- **DATA EXCERPTS**:
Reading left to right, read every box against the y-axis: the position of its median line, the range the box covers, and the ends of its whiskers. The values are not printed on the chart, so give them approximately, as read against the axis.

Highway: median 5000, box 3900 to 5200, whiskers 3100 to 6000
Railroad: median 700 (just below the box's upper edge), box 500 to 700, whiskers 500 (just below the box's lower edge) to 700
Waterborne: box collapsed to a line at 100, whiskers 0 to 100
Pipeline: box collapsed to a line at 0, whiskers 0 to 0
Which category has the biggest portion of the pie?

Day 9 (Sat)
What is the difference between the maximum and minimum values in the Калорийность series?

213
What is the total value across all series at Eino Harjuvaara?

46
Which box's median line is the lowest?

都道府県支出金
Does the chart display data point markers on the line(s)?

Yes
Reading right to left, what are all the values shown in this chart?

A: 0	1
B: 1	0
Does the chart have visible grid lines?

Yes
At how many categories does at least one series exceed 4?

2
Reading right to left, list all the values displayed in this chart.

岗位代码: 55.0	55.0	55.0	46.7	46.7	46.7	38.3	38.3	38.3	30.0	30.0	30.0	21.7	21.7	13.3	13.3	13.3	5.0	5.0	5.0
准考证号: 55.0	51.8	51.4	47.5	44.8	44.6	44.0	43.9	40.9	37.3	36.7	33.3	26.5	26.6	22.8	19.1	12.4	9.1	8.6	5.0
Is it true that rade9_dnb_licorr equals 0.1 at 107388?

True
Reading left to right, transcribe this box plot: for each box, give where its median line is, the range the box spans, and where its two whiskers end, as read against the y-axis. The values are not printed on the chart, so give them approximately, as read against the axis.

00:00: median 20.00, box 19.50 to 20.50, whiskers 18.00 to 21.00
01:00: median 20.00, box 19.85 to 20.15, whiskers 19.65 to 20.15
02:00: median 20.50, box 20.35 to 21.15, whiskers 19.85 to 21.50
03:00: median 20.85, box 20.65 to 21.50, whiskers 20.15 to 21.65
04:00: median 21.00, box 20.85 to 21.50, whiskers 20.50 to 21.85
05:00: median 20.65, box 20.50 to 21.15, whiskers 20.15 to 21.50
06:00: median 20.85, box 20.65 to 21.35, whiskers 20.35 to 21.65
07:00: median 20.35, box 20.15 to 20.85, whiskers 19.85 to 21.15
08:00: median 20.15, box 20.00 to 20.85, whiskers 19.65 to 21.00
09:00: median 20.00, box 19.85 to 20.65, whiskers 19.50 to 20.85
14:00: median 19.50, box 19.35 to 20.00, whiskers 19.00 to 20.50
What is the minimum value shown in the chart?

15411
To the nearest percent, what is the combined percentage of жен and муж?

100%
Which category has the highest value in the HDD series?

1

- **EXERCISE AIM**:
Reproduce the rows above exactly as they appear, from the first line through the line containing "Which category has the biggest", with both of those lines included.

- **RESPONSE**:
Reading left to right, read every box against the y-axis: the position of its median line, the range the box covers, and the ends of its whiskers. The values are not printed on the chart, so give them approximately, as read against the axis.

Highway: median 5000, box 3900 to 5200, whiskers 3100 to 6000
Railroad: median 700 (just below the box's upper edge), box 500 to 700, whiskers 500 (just below the box's lower edge) to 700
Waterborne: box collapsed to a line at 100, whiskers 0 to 100
Pipeline: box collapsed to a line at 0, whiskers 0 to 0
Which category has the biggest portion of the pie?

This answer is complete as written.